**Extract provided**

*** Begin section ***

Exchange-traded notes don't actually hold the futures. However, the underwriting bank of these notes would likely want to hedge their exposure. If the CFTC does not allow for banks to receive exemptions for the position-limit burdens of the ETNs, it's conceivable that some of the largest notes will need to be shut down to save futures position limit capacity for higher-margin businesses like trading desks or investment management.
One major mutual fund that may face serious complications is the PIMCO Commodity Real Return Strategy (PCRIX) open-ended fund. The fund currently has $24.6 billion of assets under management. Despite its participation across the broad spectrum of commodity futures markets, not including the allowance for swap -based exposure, its size potentially stands to set it over its respective limits in several commodities. The existence of clone-offerings does not allow for the exemption of position limits, so this and similar open-end vehicles may have problems going forward. Though the position limitation regulation looks to curb excessive speculation, this fund is a shining example of how non-speculative market participants in the commodity space could be adversely impacted.
The CFTC is also planning to move all swap activity onto exchanges. This will allow them to quantify and monitor their size and allow position limits to adjust accordingly on an ongoing basis. Whether this is feasible is questionable, and implementation may have its own unintended consequences.
While ETPs that hold futures may be unaffected, current swap market participants are not currently required to post substantial liquid margin. Margin will likely be required once their swaps begin going through an exchange and clearing house. This added burden will be passed on to the farming co-op, or the power generation facility, or any user of the markets who doesn't have millions in liquid assets on their books available for a margin call.

*** End section ***

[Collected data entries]
*** Begin section ***

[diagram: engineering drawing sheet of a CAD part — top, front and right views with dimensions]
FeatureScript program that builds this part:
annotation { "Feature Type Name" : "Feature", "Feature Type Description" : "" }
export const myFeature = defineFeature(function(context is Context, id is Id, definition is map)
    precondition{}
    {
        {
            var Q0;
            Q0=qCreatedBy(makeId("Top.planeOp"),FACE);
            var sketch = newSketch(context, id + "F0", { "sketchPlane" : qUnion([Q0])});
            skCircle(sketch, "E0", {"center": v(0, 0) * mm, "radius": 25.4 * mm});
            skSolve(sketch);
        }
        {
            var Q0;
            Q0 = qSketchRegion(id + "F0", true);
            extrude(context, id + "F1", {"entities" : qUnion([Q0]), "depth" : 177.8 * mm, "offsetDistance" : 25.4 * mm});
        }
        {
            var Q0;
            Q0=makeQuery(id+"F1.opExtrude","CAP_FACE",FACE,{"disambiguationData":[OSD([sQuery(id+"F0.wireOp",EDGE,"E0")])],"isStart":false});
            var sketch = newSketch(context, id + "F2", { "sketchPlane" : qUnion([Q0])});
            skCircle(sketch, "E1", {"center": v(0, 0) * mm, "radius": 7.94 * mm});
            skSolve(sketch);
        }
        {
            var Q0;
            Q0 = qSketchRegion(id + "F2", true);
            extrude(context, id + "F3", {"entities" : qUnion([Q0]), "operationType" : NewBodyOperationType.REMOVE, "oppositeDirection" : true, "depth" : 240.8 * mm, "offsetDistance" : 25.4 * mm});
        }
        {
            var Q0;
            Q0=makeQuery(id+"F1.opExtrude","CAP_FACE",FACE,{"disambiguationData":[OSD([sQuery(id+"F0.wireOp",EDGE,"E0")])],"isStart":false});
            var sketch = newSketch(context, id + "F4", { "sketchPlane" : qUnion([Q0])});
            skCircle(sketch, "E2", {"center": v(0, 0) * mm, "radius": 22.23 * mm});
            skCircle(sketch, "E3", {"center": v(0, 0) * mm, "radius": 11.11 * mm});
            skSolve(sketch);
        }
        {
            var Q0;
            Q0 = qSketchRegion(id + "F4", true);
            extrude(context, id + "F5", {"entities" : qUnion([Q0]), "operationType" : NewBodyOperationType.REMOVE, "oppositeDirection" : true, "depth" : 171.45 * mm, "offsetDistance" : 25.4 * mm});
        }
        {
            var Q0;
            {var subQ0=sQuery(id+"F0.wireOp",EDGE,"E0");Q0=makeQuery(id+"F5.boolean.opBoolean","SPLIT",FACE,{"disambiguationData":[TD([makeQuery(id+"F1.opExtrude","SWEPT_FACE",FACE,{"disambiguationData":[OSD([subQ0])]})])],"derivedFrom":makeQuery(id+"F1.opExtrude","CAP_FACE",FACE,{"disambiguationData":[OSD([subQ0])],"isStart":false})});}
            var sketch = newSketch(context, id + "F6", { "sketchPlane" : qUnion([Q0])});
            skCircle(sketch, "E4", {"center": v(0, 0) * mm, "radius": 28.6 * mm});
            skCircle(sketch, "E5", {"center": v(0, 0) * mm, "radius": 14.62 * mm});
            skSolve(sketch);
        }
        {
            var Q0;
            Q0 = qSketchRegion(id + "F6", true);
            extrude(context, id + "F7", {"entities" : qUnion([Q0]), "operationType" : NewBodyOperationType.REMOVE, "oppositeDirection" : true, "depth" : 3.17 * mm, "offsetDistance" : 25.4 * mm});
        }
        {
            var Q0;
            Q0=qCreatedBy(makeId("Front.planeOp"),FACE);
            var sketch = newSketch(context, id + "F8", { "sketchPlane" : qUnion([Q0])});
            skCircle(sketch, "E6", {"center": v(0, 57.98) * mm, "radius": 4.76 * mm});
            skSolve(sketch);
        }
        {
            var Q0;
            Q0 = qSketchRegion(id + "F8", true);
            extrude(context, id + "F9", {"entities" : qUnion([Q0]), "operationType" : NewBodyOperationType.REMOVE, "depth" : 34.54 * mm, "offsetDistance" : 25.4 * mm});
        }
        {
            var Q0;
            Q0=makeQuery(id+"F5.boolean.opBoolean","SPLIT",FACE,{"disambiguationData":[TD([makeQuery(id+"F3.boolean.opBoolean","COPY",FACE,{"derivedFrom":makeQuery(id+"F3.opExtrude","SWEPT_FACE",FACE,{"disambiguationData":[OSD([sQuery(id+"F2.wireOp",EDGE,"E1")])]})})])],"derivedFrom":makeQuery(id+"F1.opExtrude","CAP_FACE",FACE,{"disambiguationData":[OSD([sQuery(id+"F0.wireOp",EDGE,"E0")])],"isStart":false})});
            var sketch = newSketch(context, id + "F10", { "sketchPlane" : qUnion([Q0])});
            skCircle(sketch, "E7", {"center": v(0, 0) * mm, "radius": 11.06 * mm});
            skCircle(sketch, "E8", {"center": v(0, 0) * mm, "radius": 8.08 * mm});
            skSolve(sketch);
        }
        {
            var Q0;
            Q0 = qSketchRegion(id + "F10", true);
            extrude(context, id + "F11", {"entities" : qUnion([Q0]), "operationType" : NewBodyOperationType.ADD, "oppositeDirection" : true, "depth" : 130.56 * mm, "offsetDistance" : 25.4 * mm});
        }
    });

*** End section ***

**Questions on the material**
a) Return the passage on commodity position limits from "The CFTC is" up to and including "a margin call.", word for word.
b) Supply the next part of the passage on commodity position limits, picking up after its final sentence.

**Per-task outputs**
a)
The CFTC is also planning to move all swap activity onto exchanges. This will allow them to quantify and monitor their size and allow position limits to adjust accordingly on an ongoing basis. Whether this is feasible is questionable, and implementation may have its own unintended consequences.
While ETPs that hold futures may be unaffected, current swap market participants are not currently required to post substantial liquid margin. Margin will likely be required once their swaps begin going through an exchange and clearing house. This added burden will be passed on to the farming co-op, or the power generation facility, or any user of the markets who doesn't have millions in liquid assets on their books available for a margin call.

b)
The costs of additional capital requirements will ultimately be passed along to consumers. They will result in upward price pressure, though we can't predict to what degree. The bigger cost, however, may be the loss of these financial vehicles completely, as increasingly stringent swap and traditional derivatives market regulation forces market participants to look overseas or cease providing these products completely.
In the end, we hope that the position limits are set high enough to be a non-issue. Even in the case that a select few fund offerings bump into position limits, we don't doubt that other providers will launch competing alternatives to satisfy the demand if it exists. Given the lack of data supporting the reasoning for position limits and the arbitrary levels they seem to be set at, it may be the case that the recent ruling won't make it past a judicial review called for by the Administrative Procedures Act.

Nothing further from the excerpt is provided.